I know both of my parents are transphobic and homophobic. Should I come out to them or not?

I know both of my parents are transphobic and homophobic. I don’t know if I should come out to them or not. I don’t know if they would kick me out or not. I am an ftm Demi-Boy but I don’t think either of them would respect it. They are conservative Christians. I have proof that they are transphobic and homophobic. What do I do?

Béatrice (elle/she/her)

Hello Parker,

First of all, thank you so much for writing to us and trusting us with this question. I’m sorry that you’re going through this difficult situation, but I admire your courage in seeking out help and sharing your story. From what I understand, you’re a trans teenager who’s wondering if you should come out to your parents. You’re uncertain because you have reasons to believe your parents are transphobic and homophobic, so they could have a negative reaction. I understand how this could make you feel hesitant to come out. 

I want to reassure you that you’re not alone in feeling this way and that there are a lot of people out there who are facing these same feelings of uncertainty, fear, and doubt around coming out. I want you to know that you don’t have to come out until you are ready and feel safe to do so. Some people prefer to wait after they’ve moved out of the house, or when they’re more financially independent, to come out to their parents. The most important thing is that you are safe, so if you plan on going through with your coming out, here are some things you can do to prepare.

  1. Test the waters: Talk about LGBTQ+ (lesbian, gay, bisexual, trans and queer) topics around your parents to get a feel for how they react. You say you have proof they are homophobic and transphobic. What kind of proof? It may not mean that they will react negatively to your coming out. You can’t tell for certain whether someone will be accepting or not, but you can guess based on how they react to other queer people. This can include people you know, celebrities, or even fictional characters. For example, you could ask things like “Did you hear that this actor just came out as gay/trans?” to see how they respond.
  2. Start where it’s safest: Seek out support from friends, other family members or trusted adults, like a teacher. It may be helpful to come out to one trusted individual first and even have their support if and/or when you decide to come out to your parents. If you know another trans or queer person, it may also be helpful to speak to them beforehand. 
  3. Prepare the coming out itself; What will you say? How and when will you say it? For example, you might prefer to write a letter rather than to speak to them directly. Also, you might want to choose a time when you know your parents will be in a better mood and open to listening. 
  4. Prepare emotionally for a negative reaction. Unfortunately, as you pointed out yourself, your parents might not have a good reaction. If that’s the case, there are resources available to help you (see the list below). You might also want to plan for a safe place to stay, like a friend’s house, after coming out. Above all, remember that people’s reactions are about them and don’t reflect on the realness of your identity. It is not your fault if people are not accepting of you. 

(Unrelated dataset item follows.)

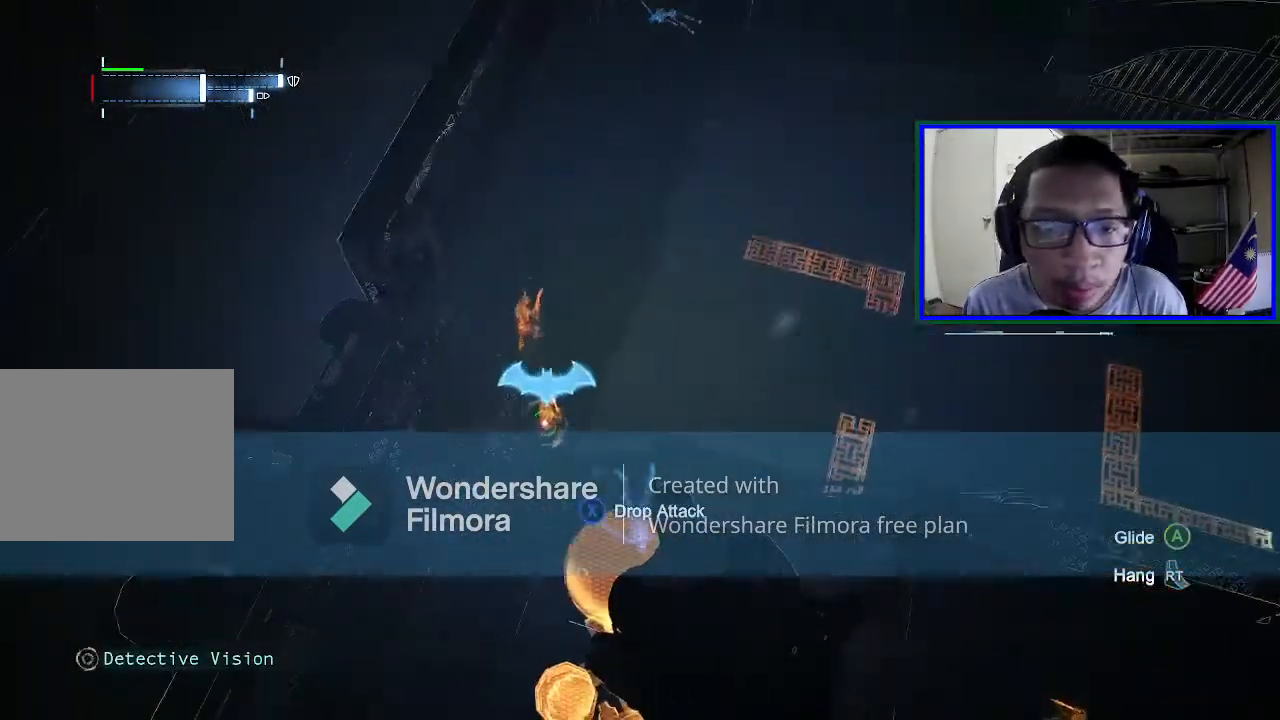
{"buttons": [], "left_stick": "center", "right_stick": "center", "events": [[200, "right_stick", "up-left"], [333, "right_stick", "center"]]}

I want to add, because you mentioned that your parents are conservative Christians, that faith and religion don’t have to be in opposition with acceptance and support of LGBTQ+ people. Queer people of faith exist all over the world and being religious does not mean that you are automatically homophobic or transphobic. Of course, I understand that it may play a role if your parents are conservative too.

Lastly, here are some resources that may be helpful to you:

  • This Healthline article gives some good coming out tips.
  • The Trevor Project put out this coming out handbook for young LGBTQ+ people. The Trevor Project provides information and support to young queer people. You can visit their website for more information, and you can call 1-866-488-7386 anytime for support. Also, using TrevorSpace, you can connect with other young people who are facing situations similar to yours.
  • PFLAG is an organization that supports LGBTQ+ people and their loved ones. They have chapters all over the United States and even offer resources for faith-based support. Go on their website to find a chapter near you or to see what resources they offer for family members of LGBTQ+ people.
  • The LGBT National Help Center offers peer support, community connections, and resource information. They have different hotlines, including one dedicated to supporting people coming out (1-888-688-5428) and one supporting young people (1-800-246-7743).

As I’ve said at the beginning of my answer, you absolutely don’t have to come out if you’re not ready or if you don’t feel safe and comfortable enough to do so right now. It does not make your identity any less valid. Some people come out when they’re older and some never come out, and that’s okay too. However, I understand that hiding this part of yourself can also be painful and if you feel that you must come out now, I hope the tips and resources I’ve given you will be helpful. Remember that whatever happens with your parents, you are not alone. Your identity is valid, you are deserving of love, and you are valuable. 

Good luck to you and don’t hesitate to reach out again if you need it!